ASSIGNED TASK: Go through the listing beneath and show each line containing the string "that".

*-*-*

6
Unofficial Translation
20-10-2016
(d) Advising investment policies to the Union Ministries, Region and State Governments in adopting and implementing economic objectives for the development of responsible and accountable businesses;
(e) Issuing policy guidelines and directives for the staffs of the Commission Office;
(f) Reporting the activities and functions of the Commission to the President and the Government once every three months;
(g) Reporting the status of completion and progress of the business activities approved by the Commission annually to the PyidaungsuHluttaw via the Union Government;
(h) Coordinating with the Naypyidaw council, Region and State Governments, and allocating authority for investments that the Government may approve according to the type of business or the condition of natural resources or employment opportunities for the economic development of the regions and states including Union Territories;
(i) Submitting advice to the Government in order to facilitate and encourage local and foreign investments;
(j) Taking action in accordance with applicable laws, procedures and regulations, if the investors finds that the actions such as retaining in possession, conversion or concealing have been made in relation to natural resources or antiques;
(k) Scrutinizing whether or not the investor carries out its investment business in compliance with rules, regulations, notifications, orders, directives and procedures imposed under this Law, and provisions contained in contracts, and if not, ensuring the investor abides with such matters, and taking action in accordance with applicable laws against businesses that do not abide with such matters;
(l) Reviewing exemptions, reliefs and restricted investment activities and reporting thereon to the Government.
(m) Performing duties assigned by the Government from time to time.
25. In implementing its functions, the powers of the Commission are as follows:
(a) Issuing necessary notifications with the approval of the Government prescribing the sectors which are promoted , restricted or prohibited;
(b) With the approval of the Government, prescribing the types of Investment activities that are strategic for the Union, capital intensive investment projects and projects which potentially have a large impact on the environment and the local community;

*-*-*

FINISHED EXERCISE:
(h) Coordinating with the Naypyidaw council, Region and State Governments, and allocating authority for investments that the Government may approve according to the type of business or the condition of natural resources or employment opportunities for the economic development of the regions and states including Union Territories;
(j) Taking action in accordance with applicable laws, procedures and regulations, if the investors finds that the actions such as retaining in possession, conversion or concealing have been made in relation to natural resources or antiques;
(k) Scrutinizing whether or not the investor carries out its investment business in compliance with rules, regulations, notifications, orders, directives and procedures imposed under this Law, and provisions contained in contracts, and if not, ensuring the investor abides with such matters, and taking action in accordance with applicable laws against businesses that do not abide with such matters;
(b) With the approval of the Government, prescribing the types of Investment activities that are strategic for the Union, capital intensive investment projects and projects which potentially have a large impact on the environment and the local community;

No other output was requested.